** TASK BRIEF **
Output as a JSON list of strings every line of the data, from the beginning through the line containing "lernst praktische Pflege-Schritte.", with one string per line and blank lines omitted.

** SUPPLIED RECORDS **
- - - - - - -

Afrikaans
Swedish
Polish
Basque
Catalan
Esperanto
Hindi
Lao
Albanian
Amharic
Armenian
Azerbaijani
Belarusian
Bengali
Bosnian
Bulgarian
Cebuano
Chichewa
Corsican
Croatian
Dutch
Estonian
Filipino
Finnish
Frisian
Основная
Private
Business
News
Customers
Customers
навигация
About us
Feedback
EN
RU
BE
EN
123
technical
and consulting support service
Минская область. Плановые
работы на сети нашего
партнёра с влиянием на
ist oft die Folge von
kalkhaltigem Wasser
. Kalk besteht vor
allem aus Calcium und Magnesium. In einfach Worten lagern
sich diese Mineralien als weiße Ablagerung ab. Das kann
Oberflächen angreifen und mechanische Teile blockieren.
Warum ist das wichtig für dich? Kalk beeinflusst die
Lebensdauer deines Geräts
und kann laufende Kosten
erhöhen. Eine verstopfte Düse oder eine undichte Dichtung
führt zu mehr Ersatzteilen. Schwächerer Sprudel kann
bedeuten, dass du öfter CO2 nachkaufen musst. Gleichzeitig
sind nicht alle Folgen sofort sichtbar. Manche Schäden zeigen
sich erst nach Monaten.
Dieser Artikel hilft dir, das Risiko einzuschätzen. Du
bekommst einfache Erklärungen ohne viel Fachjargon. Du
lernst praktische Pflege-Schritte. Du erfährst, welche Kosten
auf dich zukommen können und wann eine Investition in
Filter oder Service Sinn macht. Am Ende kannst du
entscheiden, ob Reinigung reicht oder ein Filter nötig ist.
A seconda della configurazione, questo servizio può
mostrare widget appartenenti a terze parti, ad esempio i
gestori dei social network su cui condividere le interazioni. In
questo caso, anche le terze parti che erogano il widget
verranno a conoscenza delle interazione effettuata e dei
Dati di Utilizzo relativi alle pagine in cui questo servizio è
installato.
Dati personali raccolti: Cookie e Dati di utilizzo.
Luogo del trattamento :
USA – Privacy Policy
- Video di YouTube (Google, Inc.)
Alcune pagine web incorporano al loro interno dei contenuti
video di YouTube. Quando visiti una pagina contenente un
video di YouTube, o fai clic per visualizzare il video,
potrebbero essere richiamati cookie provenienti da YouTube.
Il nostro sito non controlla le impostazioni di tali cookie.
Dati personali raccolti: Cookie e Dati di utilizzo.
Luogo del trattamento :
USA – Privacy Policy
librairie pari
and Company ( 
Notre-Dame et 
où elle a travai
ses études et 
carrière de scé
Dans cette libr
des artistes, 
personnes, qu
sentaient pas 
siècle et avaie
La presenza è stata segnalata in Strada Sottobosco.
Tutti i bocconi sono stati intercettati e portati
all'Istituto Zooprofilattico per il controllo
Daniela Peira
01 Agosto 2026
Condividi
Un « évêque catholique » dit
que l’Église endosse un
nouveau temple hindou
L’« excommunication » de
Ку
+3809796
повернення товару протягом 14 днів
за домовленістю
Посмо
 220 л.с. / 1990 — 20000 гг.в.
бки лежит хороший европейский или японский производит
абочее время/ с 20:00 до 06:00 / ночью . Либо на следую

- - - - - - -

** ANSWER TO THIS EXERCISE **
[
  "Afrikaans",
  "Swedish",
  "Polish",
  "Basque",
  "Catalan",
  "Esperanto",
  "Hindi",
  "Lao",
  "Albanian",
  "Amharic",
  "Armenian",
  "Azerbaijani",
  "Belarusian",
  "Bengali",
  "Bosnian",
  "Bulgarian",
  "Cebuano",
  "Chichewa",
  "Corsican",
  "Croatian",
  "Dutch",
  "Estonian",
  "Filipino",
  "Finnish",
  "Frisian",
  "Основная",
  "Private",
  "Business",
  "News",
  "Customers",
  "Customers",
  "навигация",
  "About us",
  "Feedback",
  "EN",
  "RU",
  "BE",
  "EN",
  "123",
  "technical",
  "and consulting support service",
  "Минская область. Плановые",
  "работы на сети нашего",
  "партнёра с влиянием на",
  "ist oft die Folge von",
  "kalkhaltigem Wasser",
  ". Kalk besteht vor",
  "allem aus Calcium und Magnesium. In einfach Worten lagern",
  "sich diese Mineralien als weiße Ablagerung ab. Das kann",
  "Oberflächen angreifen und mechanische Teile blockieren.",
  "Warum ist das wichtig für dich? Kalk beeinflusst die",
  "Lebensdauer deines Geräts",
  "und kann laufende Kosten",
  "erhöhen. Eine verstopfte Düse oder eine undichte Dichtung",
  "führt zu mehr Ersatzteilen. Schwächerer Sprudel kann",
  "bedeuten, dass du öfter CO2 nachkaufen musst. Gleichzeitig",
  "sind nicht alle Folgen sofort sichtbar. Manche Schäden zeigen",
  "sich erst nach Monaten.",
  "Dieser Artikel hilft dir, das Risiko einzuschätzen. Du",
  "bekommst einfache Erklärungen ohne viel Fachjargon. Du",
  "lernst praktische Pflege-Schritte. Du erfährst, welche Kosten"
]